= Directions for this task =
Answer these from the DAL deployment guide below:
1. What does DAL return when no signed transaction is passed?
2. What body do services without @trust("decentralized") emit?
3. Which command performs the build-time compile for the blockchain target?
--- Selected excerpt ---
Pre-signed contract deployment with DAL

This guide explains how to build a pre-signed deployment transaction (outside DAL) and submit it from DAL with chain::deploy. Real on-chain deployment only occurs when you pass a signed tx; otherwise DAL returns a mock address for demos.

Does DAL compile to EVM?

Yes. DAL has a blockchain compile target that:

Transpiles a DAL service to Solidity — contract name, state variables, function signatures, events, and (for @trust("decentralized") services) real function bodies for the v1 supported subset (state reads/writes, mapping access, branching, events, arithmetic). Services without @trust("decentralized") emit stub bodies: revert("DAL transpiled; implement in Solidity").
Runs solc on that Solidity to produce EVM bytecode (.bin) and ABI (.abi).

So the pipeline is: DAL service → Solidity → solc → EVM bytecode + ABI. For @trust("decentralized") services the generated bytecode contains real on-chain logic within the v1 subset. For other trust levels the on-chain logic is a revert stub until you hand-edit the generated .sol and recompile, or use the output as a template. The runtime does not compile or sign; that’s done at build time (dal build <file.dal> --target blockchain) and/or in Foundry/Hardhat when building the actual deploy transaction.
--- Dataset content ---
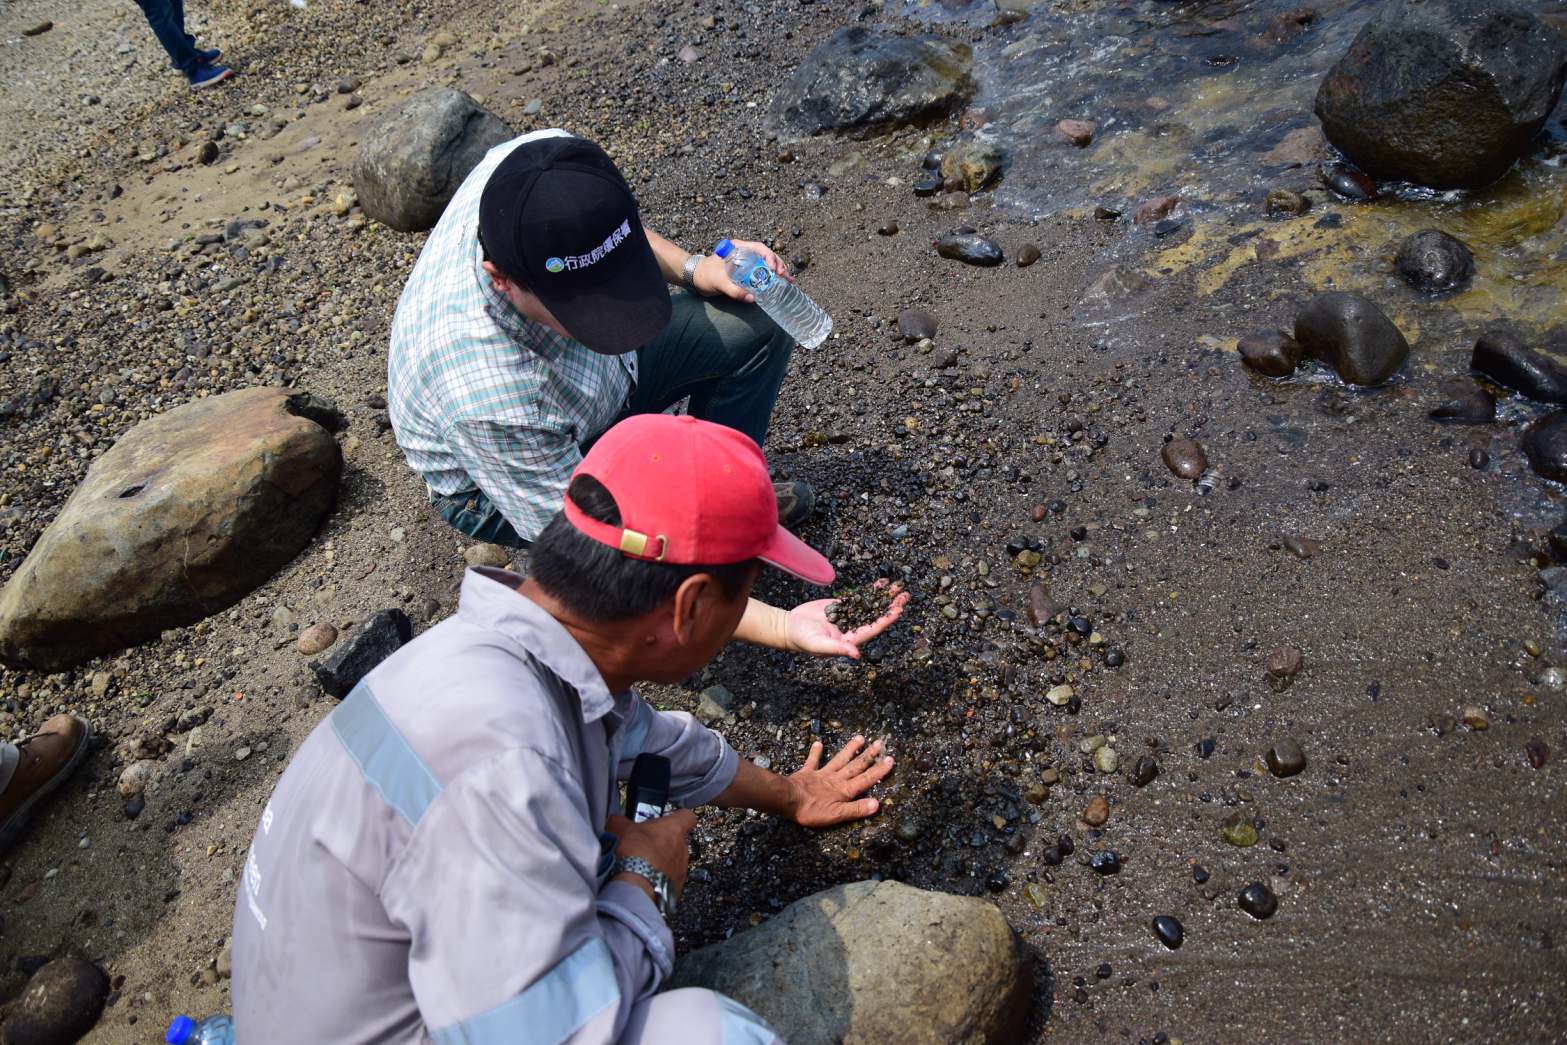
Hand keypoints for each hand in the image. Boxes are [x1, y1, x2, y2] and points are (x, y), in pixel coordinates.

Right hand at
---
--- Dataset content ---
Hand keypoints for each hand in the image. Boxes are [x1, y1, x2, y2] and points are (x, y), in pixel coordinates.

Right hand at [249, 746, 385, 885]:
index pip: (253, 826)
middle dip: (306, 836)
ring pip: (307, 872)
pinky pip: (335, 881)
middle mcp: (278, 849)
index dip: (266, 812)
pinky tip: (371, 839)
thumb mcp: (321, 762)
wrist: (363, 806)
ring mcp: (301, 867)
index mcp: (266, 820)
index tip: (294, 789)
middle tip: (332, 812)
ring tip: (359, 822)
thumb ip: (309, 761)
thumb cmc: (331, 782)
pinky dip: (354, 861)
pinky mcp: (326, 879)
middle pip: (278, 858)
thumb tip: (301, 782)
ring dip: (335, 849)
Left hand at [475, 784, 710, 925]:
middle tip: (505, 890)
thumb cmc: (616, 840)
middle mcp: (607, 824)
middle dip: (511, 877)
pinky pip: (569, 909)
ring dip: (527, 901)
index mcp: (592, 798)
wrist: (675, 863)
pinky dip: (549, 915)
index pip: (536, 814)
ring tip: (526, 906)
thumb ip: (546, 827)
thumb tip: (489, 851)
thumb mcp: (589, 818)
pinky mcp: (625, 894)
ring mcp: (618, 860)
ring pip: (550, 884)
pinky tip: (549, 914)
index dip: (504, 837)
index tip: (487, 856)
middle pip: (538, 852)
---
--- Dataset content ---
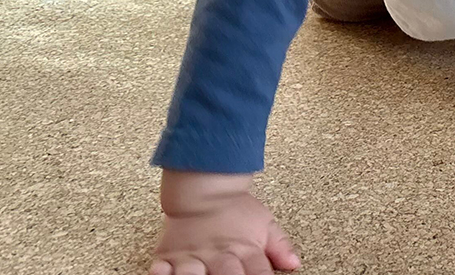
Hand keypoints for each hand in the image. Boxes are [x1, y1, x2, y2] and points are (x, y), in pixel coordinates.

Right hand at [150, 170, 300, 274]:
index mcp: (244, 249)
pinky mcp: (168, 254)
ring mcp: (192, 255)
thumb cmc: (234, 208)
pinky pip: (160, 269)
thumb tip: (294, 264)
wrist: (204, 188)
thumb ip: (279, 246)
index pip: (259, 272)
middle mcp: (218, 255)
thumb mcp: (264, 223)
---
= Finished exercise =
1. A mock address for demos.
2. A stub body: revert("DAL transpiled; implement in Solidity").
3. dal build <file.dal> --target blockchain